Records from a data source:
+---+

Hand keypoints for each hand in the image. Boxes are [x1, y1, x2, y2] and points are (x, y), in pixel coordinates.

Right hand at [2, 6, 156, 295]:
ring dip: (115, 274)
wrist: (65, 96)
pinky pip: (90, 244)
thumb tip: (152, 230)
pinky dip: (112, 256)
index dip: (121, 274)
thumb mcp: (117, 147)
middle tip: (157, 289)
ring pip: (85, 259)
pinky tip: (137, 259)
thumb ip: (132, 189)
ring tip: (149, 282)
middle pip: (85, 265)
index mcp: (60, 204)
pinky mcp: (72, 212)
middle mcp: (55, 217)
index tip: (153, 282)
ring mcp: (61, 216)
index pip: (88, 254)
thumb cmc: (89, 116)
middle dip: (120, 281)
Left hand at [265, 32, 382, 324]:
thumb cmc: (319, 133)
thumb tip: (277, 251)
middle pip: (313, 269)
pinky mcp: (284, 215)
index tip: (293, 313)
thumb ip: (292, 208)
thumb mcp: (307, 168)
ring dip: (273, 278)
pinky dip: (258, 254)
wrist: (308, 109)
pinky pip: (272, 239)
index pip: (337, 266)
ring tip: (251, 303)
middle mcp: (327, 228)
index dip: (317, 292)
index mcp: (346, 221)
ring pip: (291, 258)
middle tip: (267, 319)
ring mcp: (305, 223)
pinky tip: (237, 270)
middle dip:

+---+

▸ Aim of the exercise: The answer must be an exact reproduction of all the records.

▸ Exercise result:
Hand keypoints for each hand in the image. Boxes are [x1, y1, x2, y2] and points are (x, y), in pixel coordinates.

Right hand at [2, 6, 156, 295]:
ring dip: (115, 274)
wrist: (65, 96)
pinky pip: (90, 244)
thumb tip: (152, 230)
pinky dip: (112, 256)
index dip: (121, 274)
thumb mcp: (117, 147)
middle tip: (157, 289)
ring pip: (85, 259)
pinky tip: (137, 259)
thumb ip: (132, 189)
ring tip: (149, 282)
middle pip: (85, 265)
index mcp: (60, 204)
pinky mcp: (72, 212)
middle mcp: (55, 217)
index tip: (153, 282)
ring mcp: (61, 216)
index pip: (88, 254)
thumb cmc: (89, 116)
middle dip: (120, 281)
Left hand at [265, 32, 382, 324]:
thumb cmc: (319, 133)
thumb tip: (277, 251)
middle pip: (313, 269)
pinky mcp: (284, 215)
index tip: (293, 313)
thumb ip: (292, 208)
thumb mcp: (307, 168)
ring dip: (273, 278)
pinky dip: (258, 254)
wrist: (308, 109)
pinky pip: (272, 239)
index pip: (337, 266)
ring tip: (251, 303)
middle mcp: (327, 228)
index dip: (317, 292)
index mcp: (346, 221)
ring pip: (291, 258)
middle tip: (267, 319)
ring mcp: (305, 223)
pinky tip: (237, 270)
middle dip:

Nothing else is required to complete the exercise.